REASON TRENDS: Jobs on top, in a post-1991 economy
* Among women migrants, marriage was the overriding reason to move within the state in 2001-11. For the men, this was work/employment and education. When it came to inter-state, the difference was starker: while over 97% of those who migrated to another state due to marriage were women, over 88% who did so due to work/employment were men.
In terms of overall population, 27.38% gave work/employment as the reason to migrate inter-state during 2001-11, while over 23.69% cited marriage. Inter-state, the largest chunk (29.54%) moved with their households, while only 2.48% gave education and just 1.34% business as reasons.
n The migration trends ran parallel to the changes in Indian economy after the 1991 reforms. India’s economy grew from Rs 5,31,814 crore (at current prices) in 1991 to Rs 20,00,743 crore in 2000-01, before leaping to
Rs 72,48,860 crore in 2010-11 under the new series. During this period, the population jumped from 84.6 crore (Census 1991) to 102.87 crore (2001) and then 121.1 crore in the last Census (2011). The birth rate (per 1000 population) moderated from 29.5 (1991) to 25.4 (2001) to 21.8, and life expectancy jumped from 58.7 (1991) to 62.5 (2001) to 67 years — an improvement of over 14% during the two decades. Overall, while the decadal population growth stood at 21.54% for 1991-2001, it moderated to 17.72% by Census 2011.

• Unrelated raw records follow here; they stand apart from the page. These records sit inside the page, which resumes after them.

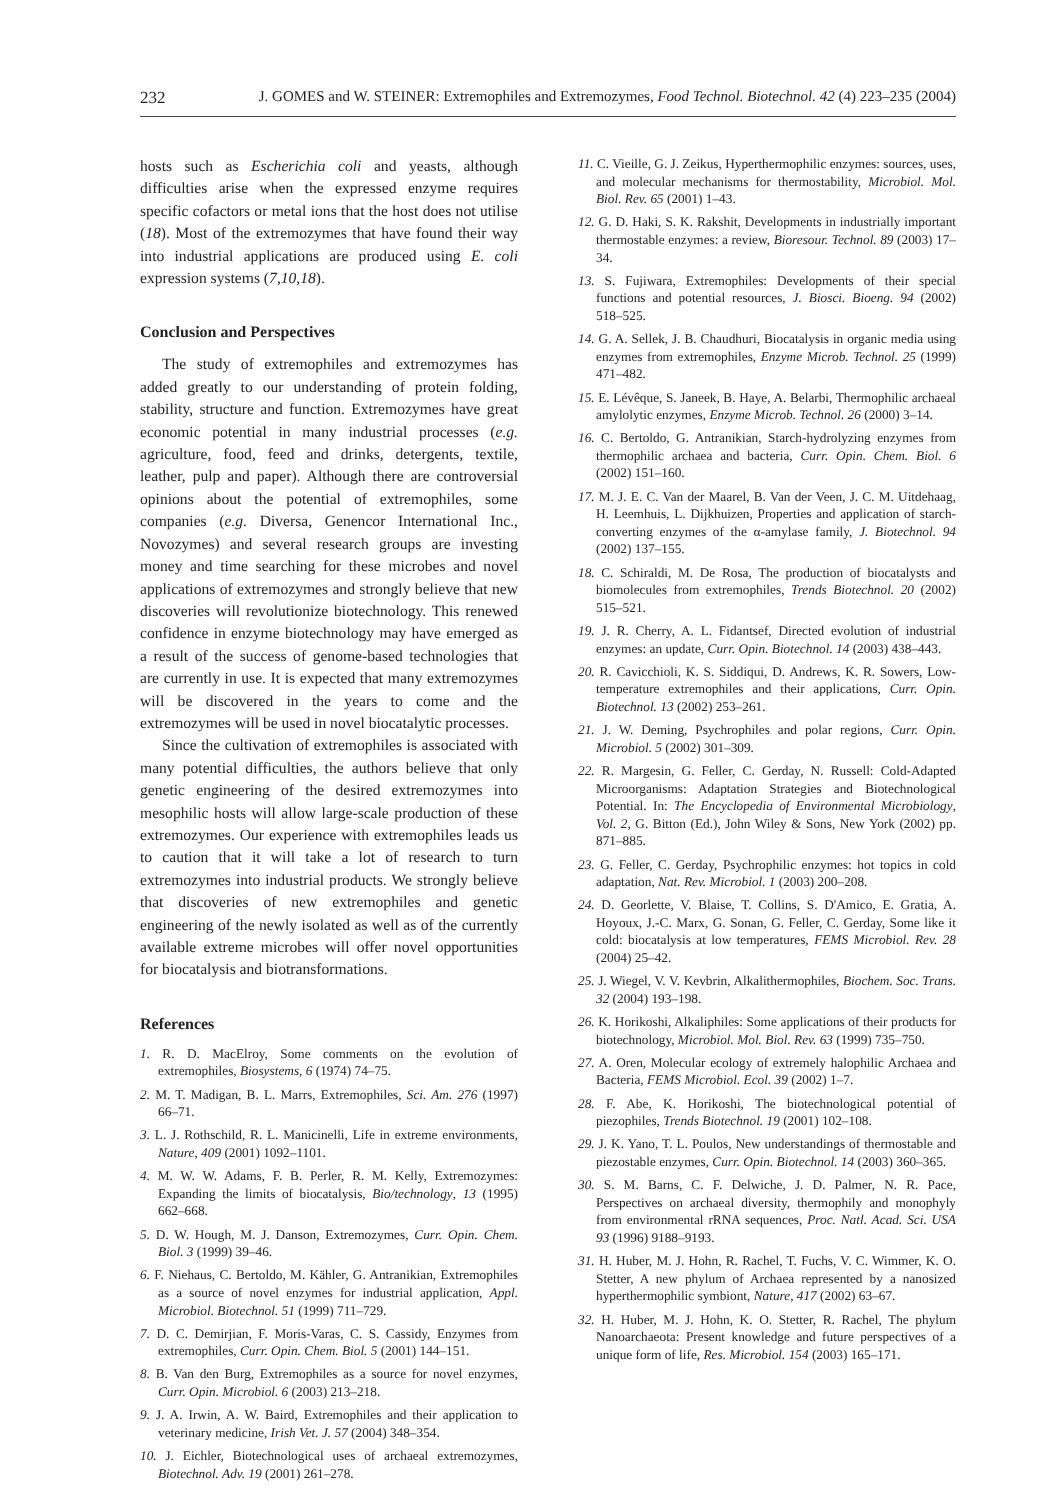232 J. GOMES and W. STEINER: Extremophiles and Extremozymes, Food Technol. Biotechnol. 42 (4) 223–235 (2004)
hosts such as Escherichia coli and yeasts, although difficulties arise when the expressed enzyme requires specific cofactors or metal ions that the host does not utilise (18). Most of the extremozymes that have found their way into industrial applications are produced using E. coli expression systems (7,10,18).
Conclusion and Perspectives
The study of extremophiles and extremozymes has added greatly to our understanding of protein folding, stability, structure and function. Extremozymes have great economic potential in many industrial processes (e.g. agriculture, food, feed and drinks, detergents, textile, leather, pulp and paper). Although there are controversial opinions about the potential of extremophiles, some companies (e.g. Diversa, Genencor International Inc., Novozymes) and several research groups are investing money and time searching for these microbes and novel applications of extremozymes and strongly believe that new discoveries will revolutionize biotechnology. This renewed confidence in enzyme biotechnology may have emerged as a result of the success of genome-based technologies that are currently in use. It is expected that many extremozymes will be discovered in the years to come and the extremozymes will be used in novel biocatalytic processes.
Since the cultivation of extremophiles is associated with many potential difficulties, the authors believe that only genetic engineering of the desired extremozymes into mesophilic hosts will allow large-scale production of these extremozymes. Our experience with extremophiles leads us to caution that it will take a lot of research to turn extremozymes into industrial products. We strongly believe that discoveries of new extremophiles and genetic engineering of the newly isolated as well as of the currently available extreme microbes will offer novel opportunities for biocatalysis and biotransformations.
References
1. R. D. MacElroy, Some comments on the evolution of extremophiles, Biosystems, 6 (1974) 74–75.
2. M. T. Madigan, B. L. Marrs, Extremophiles, Sci. Am. 276 (1997) 66–71.
3. L. J. Rothschild, R. L. Manicinelli, Life in extreme environments, Nature, 409 (2001) 1092–1101.
4. M. W. W. Adams, F. B. Perler, R. M. Kelly, Extremozymes: Expanding the limits of biocatalysis, Bio/technology, 13 (1995) 662–668.
5. D. W. Hough, M. J. Danson, Extremozymes, Curr. Opin. Chem. Biol. 3 (1999) 39–46.
6. F. Niehaus, C. Bertoldo, M. Kähler, G. Antranikian, Extremophiles as a source of novel enzymes for industrial application, Appl. Microbiol. Biotechnol. 51 (1999) 711–729.
7. D. C. Demirjian, F. Moris-Varas, C. S. Cassidy, Enzymes from extremophiles, Curr. Opin. Chem. Biol. 5 (2001) 144–151.
8. B. Van den Burg, Extremophiles as a source for novel enzymes, Curr. Opin. Microbiol. 6 (2003) 213–218.
9. J. A. Irwin, A. W. Baird, Extremophiles and their application to veterinary medicine, Irish Vet. J. 57 (2004) 348–354.
10. J. Eichler, Biotechnological uses of archaeal extremozymes, Biotechnol. Adv. 19 (2001) 261–278.
11. C. Vieille, G. J. Zeikus, Hyperthermophilic enzymes: sources, uses, and molecular mechanisms for thermostability, Microbiol. Mol. Biol. Rev. 65 (2001) 1–43.
12. G. D. Haki, S. K. Rakshit, Developments in industrially important thermostable enzymes: a review, Bioresour. Technol. 89 (2003) 17–34.
13. S. Fujiwara, Extremophiles: Developments of their special functions and potential resources, J. Biosci. Bioeng. 94 (2002) 518–525.
14. G. A. Sellek, J. B. Chaudhuri, Biocatalysis in organic media using enzymes from extremophiles, Enzyme Microb. Technol. 25 (1999) 471–482.
15. E. Lévêque, S. Janeek, B. Haye, A. Belarbi, Thermophilic archaeal amylolytic enzymes, Enzyme Microb. Technol. 26 (2000) 3–14.
16. C. Bertoldo, G. Antranikian, Starch-hydrolyzing enzymes from thermophilic archaea and bacteria, Curr. Opin. Chem. Biol. 6 (2002) 151–160.
17. M. J. E. C. Van der Maarel, B. Van der Veen, J. C. M. Uitdehaag, H. Leemhuis, L. Dijkhuizen, Properties and application of starch-converting enzymes of the α-amylase family, J. Biotechnol. 94 (2002) 137–155.
18. C. Schiraldi, M. De Rosa, The production of biocatalysts and biomolecules from extremophiles, Trends Biotechnol. 20 (2002) 515–521.
19. J. R. Cherry, A. L. Fidantsef, Directed evolution of industrial enzymes: an update, Curr. Opin. Biotechnol. 14 (2003) 438–443.
20. R. Cavicchioli, K. S. Siddiqui, D. Andrews, K. R. Sowers, Low-temperature extremophiles and their applications, Curr. Opin. Biotechnol. 13 (2002) 253–261.
21. J. W. Deming, Psychrophiles and polar regions, Curr. Opin. Microbiol. 5 (2002) 301–309.
22. R. Margesin, G. Feller, C. Gerday, N. Russell: Cold-Adapted Microorganisms: Adaptation Strategies and Biotechnological Potential. In: The Encyclopedia of Environmental Microbiology, Vol. 2, G. Bitton (Ed.), John Wiley & Sons, New York (2002) pp. 871–885.
23. G. Feller, C. Gerday, Psychrophilic enzymes: hot topics in cold adaptation, Nat. Rev. Microbiol. 1 (2003) 200–208.
24. D. Georlette, V. Blaise, T. Collins, S. D'Amico, E. Gratia, A. Hoyoux, J.-C. Marx, G. Sonan, G. Feller, C. Gerday, Some like it cold: biocatalysis at low temperatures, FEMS Microbiol. Rev. 28 (2004) 25–42.
25. J. Wiegel, V. V. Kevbrin, Alkalithermophiles, Biochem. Soc. Trans. 32 (2004) 193–198.
26. K. Horikoshi, Alkaliphiles: Some applications of their products for biotechnology, Microbiol. Mol. Biol. Rev. 63 (1999) 735–750.
27. A. Oren, Molecular ecology of extremely halophilic Archaea and Bacteria, FEMS Microbiol. Ecol. 39 (2002) 1–7.
28. F. Abe, K. Horikoshi, The biotechnological potential of piezophiles, Trends Biotechnol. 19 (2001) 102–108.
29. J. K. Yano, T. L. Poulos, New understandings of thermostable and piezostable enzymes, Curr. Opin. Biotechnol. 14 (2003) 360–365.
30. S. M. Barns, C. F. Delwiche, J. D. Palmer, N. R. Pace, Perspectives on archaeal diversity, thermophily and monophyly from environmental rRNA sequences, Proc. Natl. Acad. Sci. USA 93 (1996) 9188–9193.
31. H. Huber, M. J. Hohn, R. Rachel, T. Fuchs, V. C. Wimmer, K. O. Stetter, A new phylum of Archaea represented by a nanosized hyperthermophilic symbiont, Nature, 417 (2002) 63–67.
32. H. Huber, M. J. Hohn, K. O. Stetter, R. Rachel, The phylum Nanoarchaeota: Present knowledge and future perspectives of a unique form of life, Res. Microbiol. 154 (2003) 165–171.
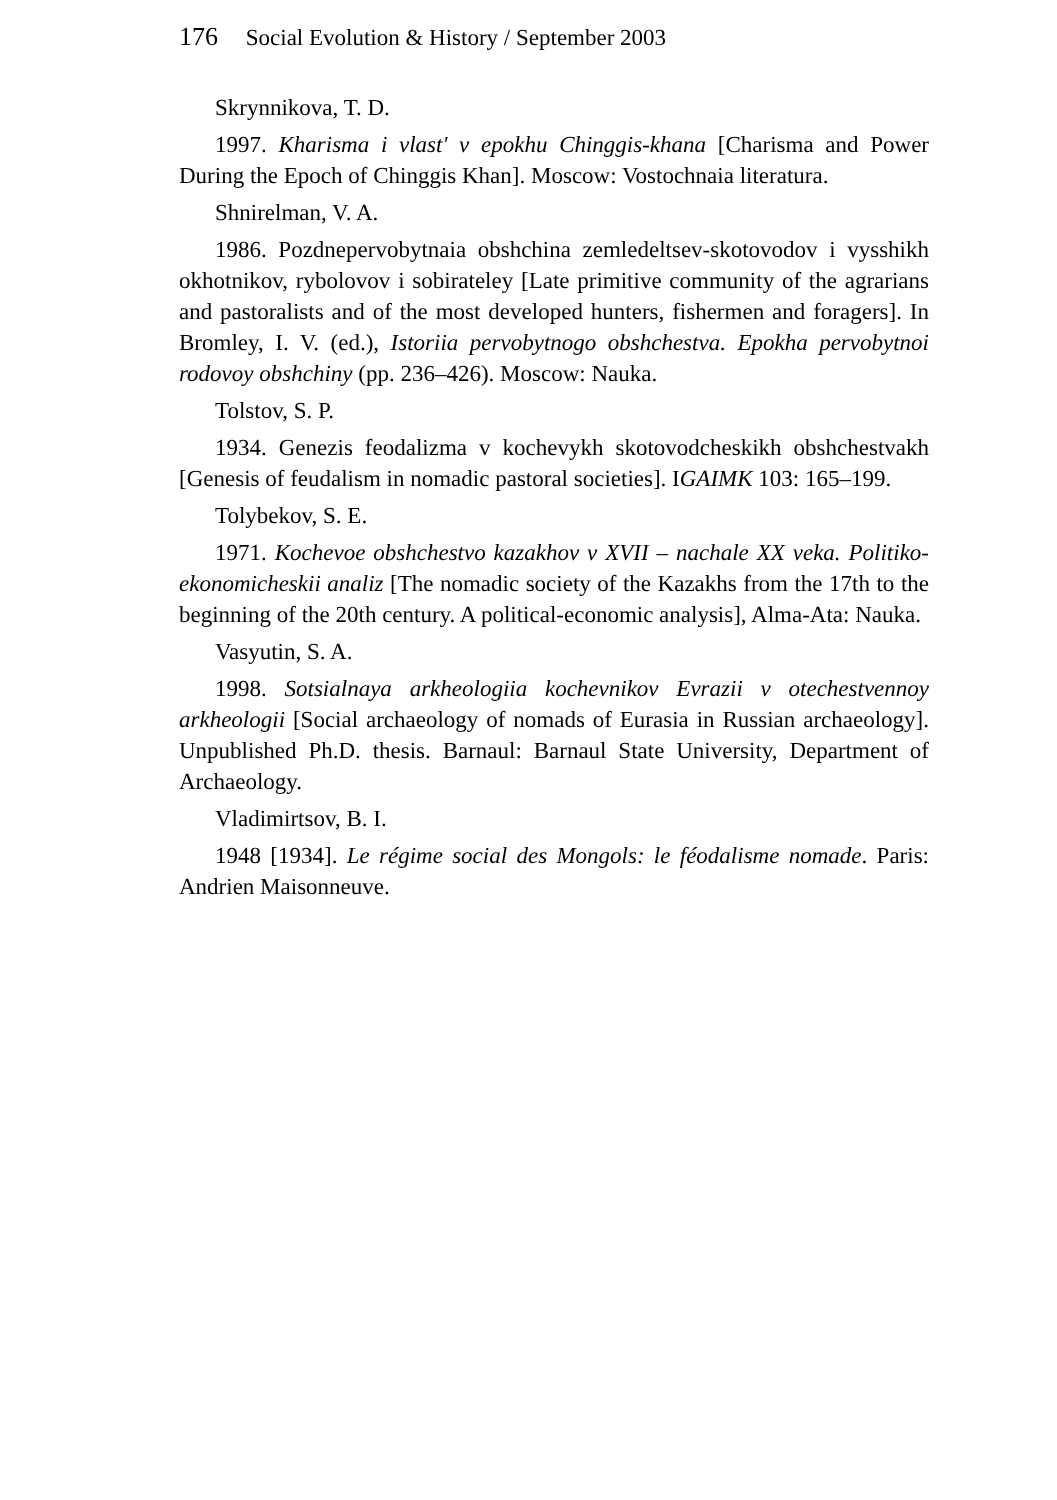176 Social Evolution & History / September 2003
Skrynnikova, T. D.
1997. Kharisma i vlast' v epokhu Chinggis-khana [Charisma and Power During the Epoch of Chinggis Khan]. Moscow: Vostochnaia literatura.
Shnirelman, V. A.
1986. Pozdnepervobytnaia obshchina zemledeltsev-skotovodov i vysshikh okhotnikov, rybolovov i sobirateley [Late primitive community of the agrarians and pastoralists and of the most developed hunters, fishermen and foragers]. In Bromley, I. V. (ed.), Istoriia pervobytnogo obshchestva. Epokha pervobytnoi rodovoy obshchiny (pp. 236–426). Moscow: Nauka.
Tolstov, S. P.
1934. Genezis feodalizma v kochevykh skotovodcheskikh obshchestvakh [Genesis of feudalism in nomadic pastoral societies]. IGAIMK 103: 165–199.
Tolybekov, S. E.
1971. Kochevoe obshchestvo kazakhov v XVII – nachale XX veka. Politiko-ekonomicheskii analiz [The nomadic society of the Kazakhs from the 17th to the beginning of the 20th century. A political-economic analysis], Alma-Ata: Nauka.
Vasyutin, S. A.
1998. Sotsialnaya arkheologiia kochevnikov Evrazii v otechestvennoy arkheologii [Social archaeology of nomads of Eurasia in Russian archaeology]. Unpublished Ph.D. thesis. Barnaul: Barnaul State University, Department of Archaeology.
Vladimirtsov, B. I.
1948 [1934]. Le régime social des Mongols: le féodalisme nomade. Paris: Andrien Maisonneuve.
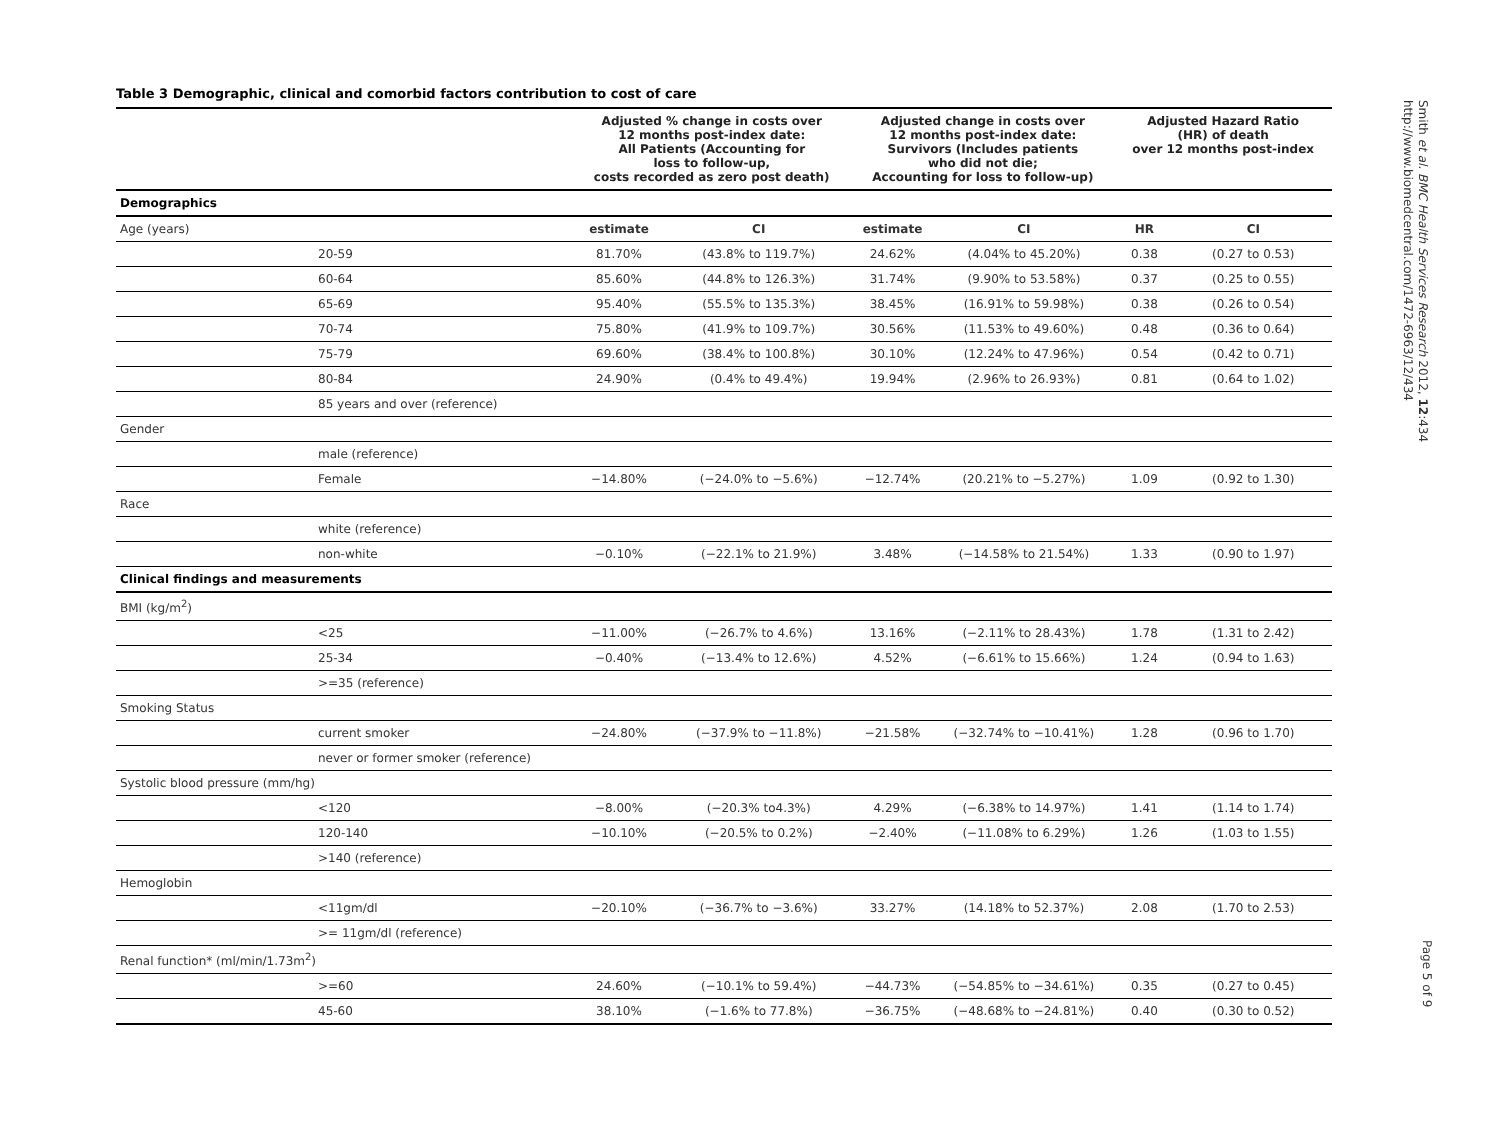Table 3 Demographic, clinical and comorbid factors contribution to cost of care
| | | Adjusted % change in costs over 12 months post-index date: All Patients (Accounting for loss to follow-up, costs recorded as zero post death) | | Adjusted change in costs over 12 months post-index date: Survivors (Includes patients who did not die; Accounting for loss to follow-up) | | Adjusted Hazard Ratio (HR) of death over 12 months post-index | |
| --- | --- | --- | --- | --- | --- | --- | --- |
| Demographics | | | | | | | |
| Age (years) | | estimate | CI | estimate | CI | HR | CI |
| | 20-59 | 81.70% | (43.8% to 119.7%) | 24.62% | (4.04% to 45.20%) | 0.38 | (0.27 to 0.53) |
| | 60-64 | 85.60% | (44.8% to 126.3%) | 31.74% | (9.90% to 53.58%) | 0.37 | (0.25 to 0.55) |
| | 65-69 | 95.40% | (55.5% to 135.3%) | 38.45% | (16.91% to 59.98%) | 0.38 | (0.26 to 0.54) |
| | 70-74 | 75.80% | (41.9% to 109.7%) | 30.56% | (11.53% to 49.60%) | 0.48 | (0.36 to 0.64) |
| | 75-79 | 69.60% | (38.4% to 100.8%) | 30.10% | (12.24% to 47.96%) | 0.54 | (0.42 to 0.71) |
| | 80-84 | 24.90% | (0.4% to 49.4%) | 19.94% | (2.96% to 26.93%) | 0.81 | (0.64 to 1.02) |
| | 85 years and over (reference) | | | | | | |
| Gender | | | | | | | |
| | male (reference) | | | | | | |
| | Female | −14.80% | (−24.0% to −5.6%) | −12.74% | (20.21% to −5.27%) | 1.09 | (0.92 to 1.30) |
| Race | | | | | | | |
| | white (reference) | | | | | | |
| | non-white | −0.10% | (−22.1% to 21.9%) | 3.48% | (−14.58% to 21.54%) | 1.33 | (0.90 to 1.97) |
| Clinical findings and measurements | | | | | | | |
| BMI (kg/m<sup>2</sup>) | | | | | | | |
| | <25 | −11.00% | (−26.7% to 4.6%) | 13.16% | (−2.11% to 28.43%) | 1.78 | (1.31 to 2.42) |
| | 25-34 | −0.40% | (−13.4% to 12.6%) | 4.52% | (−6.61% to 15.66%) | 1.24 | (0.94 to 1.63) |
| | >=35 (reference) | | | | | | |
| Smoking Status | | | | | | | |
| | current smoker | −24.80% | (−37.9% to −11.8%) | −21.58% | (−32.74% to −10.41%) | 1.28 | (0.96 to 1.70) |
| | never or former smoker (reference) | | | | | | |
| Systolic blood pressure (mm/hg) | | | | | | | |
| | <120 | −8.00% | (−20.3% to4.3%) | 4.29% | (−6.38% to 14.97%) | 1.41 | (1.14 to 1.74) |
| | 120-140 | −10.10% | (−20.5% to 0.2%) | −2.40% | (−11.08% to 6.29%) | 1.26 | (1.03 to 1.55) |
| | >140 (reference) | | | | | | |
| Hemoglobin | | | | | | | |
| | <11gm/dl | −20.10% | (−36.7% to −3.6%) | 33.27% | (14.18% to 52.37%) | 2.08 | (1.70 to 2.53) |
| | >= 11gm/dl (reference) | | | | | | |
| Renal function* (ml/min/1.73m<sup>2</sup>) | | | | | | | |
| | >=60 | 24.60% | (−10.1% to 59.4%) | −44.73% | (−54.85% to −34.61%) | 0.35 | (0.27 to 0.45) |
| | 45-60 | 38.10% | (−1.6% to 77.8%) | −36.75% | (−48.68% to −24.81%) | 0.40 | (0.30 to 0.52) |
Smith et al. BMC Health Services Research 2012, 12:434
http://www.biomedcentral.com/1472-6963/12/434
Page 5 of 9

These demographic changes were accompanied by a leapfrogging economy and a substantial change in the nature of it. According to data maintained by the erstwhile Planning Commission, the share of agriculture and allied sectors (at constant 2004-05 prices) declined from 29.53% (1990-91) to 22.3% (2000-01) to 14.6% (2010-11). Basically, the share of agriculture, the mainstay of the rural economy, in the total GDP had shrunk by half by the end of the second decade after economic reforms.
Agriculture Ministry statistics reveal that, at the same time, the proportion of agricultural labour compared to cultivators in the rural economy rose (40.3% in 1991 to 54.9% in 2011). Since agricultural labour offers seasonal employment, this meant more workers migrating looking for work.